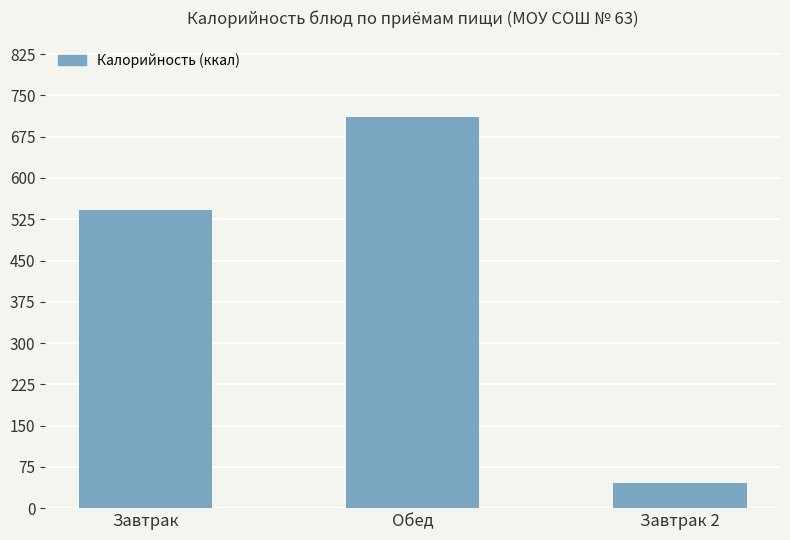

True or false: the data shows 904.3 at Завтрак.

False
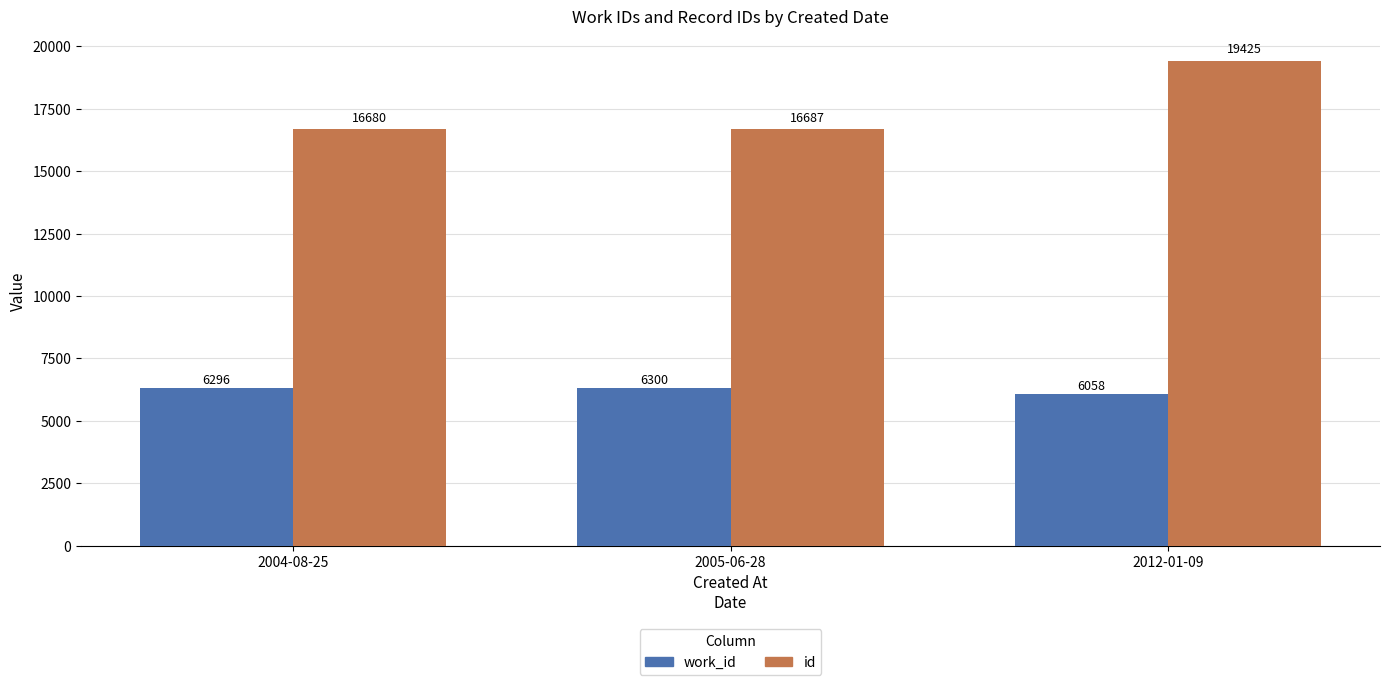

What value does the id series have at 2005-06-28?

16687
====
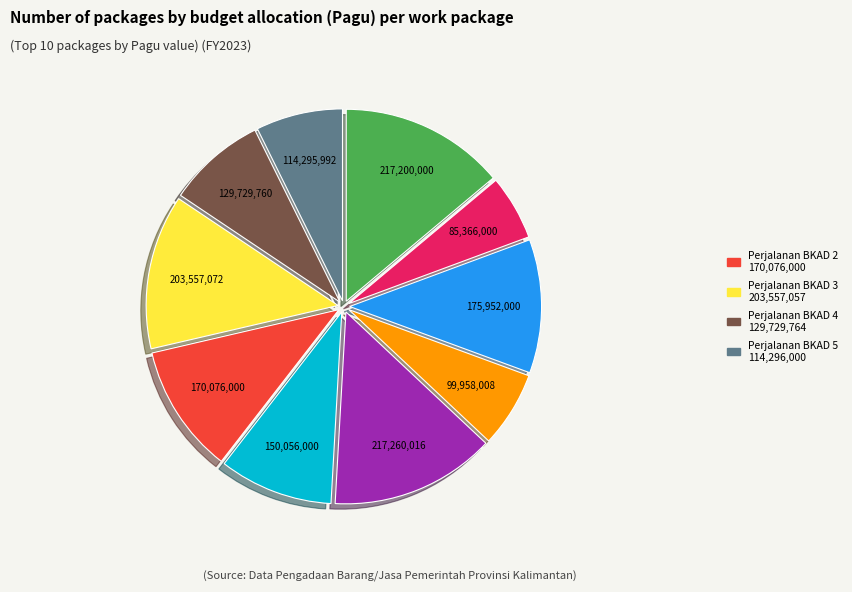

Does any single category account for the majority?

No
====
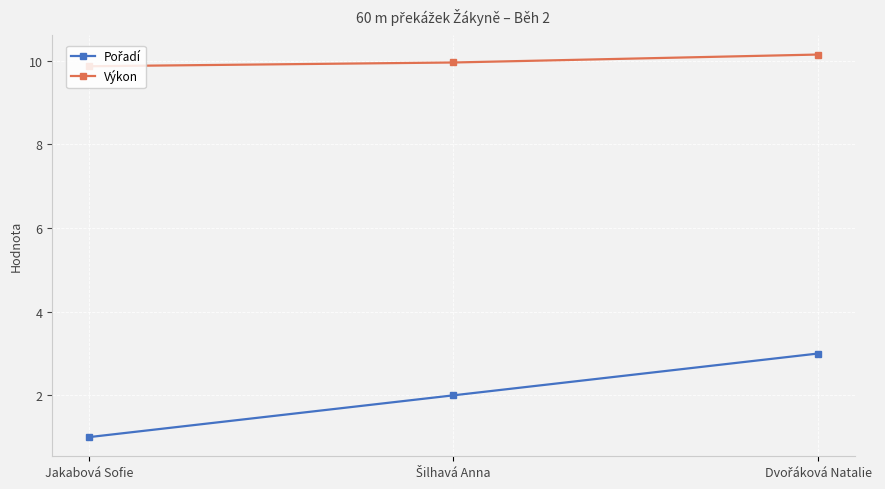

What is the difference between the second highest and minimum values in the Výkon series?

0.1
====
Job
Recast the lines of the records above, from the line with "True or false: the" through the line with "What value does", as a numbered list. Drop the blank lines and leave the pictures out.

Written solution
1. True or false: the data shows 904.3 at Завтрак.
2. False
3. What value does the id series have at 2005-06-28?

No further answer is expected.